PUBLISHED: 15:58 26 February 2018 | UPDATED: 15:58 26 February 2018

The W7 at Crouch Hill in happier times. Picture: Matthew Black/Flickr (CC BY-SA 2.0)

The W7 at Crouch Hill in happier times. Picture: Matthew Black/Flickr (CC BY-SA 2.0)

Archant

Disabled bus users have been left without transport until the end of April after the only service to and from Crouch Hill was put on diversion and Network Rail ruled out a £140,000 temporary shuttle.

The W7 is unable to follow its usual route because the railway bridge is closed between Trinder Road and Japan Crescent while the work to the overhead rail line is carried out.
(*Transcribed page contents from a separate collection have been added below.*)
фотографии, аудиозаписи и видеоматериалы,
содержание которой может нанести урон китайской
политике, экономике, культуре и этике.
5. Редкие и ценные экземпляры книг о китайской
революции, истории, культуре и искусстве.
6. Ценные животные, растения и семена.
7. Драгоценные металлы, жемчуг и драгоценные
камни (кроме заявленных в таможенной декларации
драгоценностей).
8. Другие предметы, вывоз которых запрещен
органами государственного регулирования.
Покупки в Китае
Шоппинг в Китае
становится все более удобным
Now Network Rail and TfL have been accused of “robbing people of their freedom” by cutting off all transport links for the area.
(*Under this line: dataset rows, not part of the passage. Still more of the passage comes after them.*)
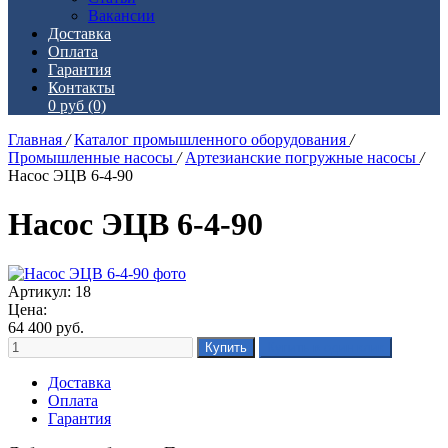
Вакансии
Доставка
Оплата
Гарантия
Контакты
0 руб
(0)
Главная
/
Каталог промышленного оборудования
/
Промышленные насосы
/
Артезианские погружные насосы
/
Насос ЭЦВ 6-4-90
Насос ЭЦВ 6-4-90
Артикул: 18
Цена:
64 400
руб.
Доставка
Оплата
Гарантия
Love London (@StaySafeLondon) wrote on Twitter: “Disabled and elderly cannot continue to wait for this to be sorted. When will a solution be available? This has to be dealt with immediately.

“A replacement minibus from Finsbury Park to the top of Crouch Hill will help these residents get their freedom back.”

The calls for a hopper bus to be set up have been backed by Islington’s transport chief Cllr Claudia Webbe, but Network Rail says it will not pay the £2,000-a-day cost, which would total £140,000 for the whole 10 weeks.

Islington leader Cllr Richard Watts has also weighed in, saying he was unhappy with how Network Rail had handled the project and urging the rail firm to “pay up”.

He said: “The works are the responsibility of Network Rail and we’re unhappy at the overall management of this project. We’ve been pressing them for better support for local residents with little joy so far.”

He also said the town hall had no control over the road closures.

Cllr Webbe said a hopper bus seemed “reasonable” and revealed she is still awaiting the results of an equality impact assessment she requested from Network Rail “some time ago”.

A Network Rail spokeswoman said: “We appreciate this diversion will have an impact on local residents, particularly the elderly and disabled and we worked with local councils to minimise these impacts.

“While we would have liked to provide a shuttle bus service, as a public sector body, we must meet our financial obligations and this service simply wouldn’t have been affordable.”

The spokeswoman said it had sent letters to 23,000 people in the area explaining that anyone facing difficulties could contact a 24-hour helpline on 03457 11 41 11.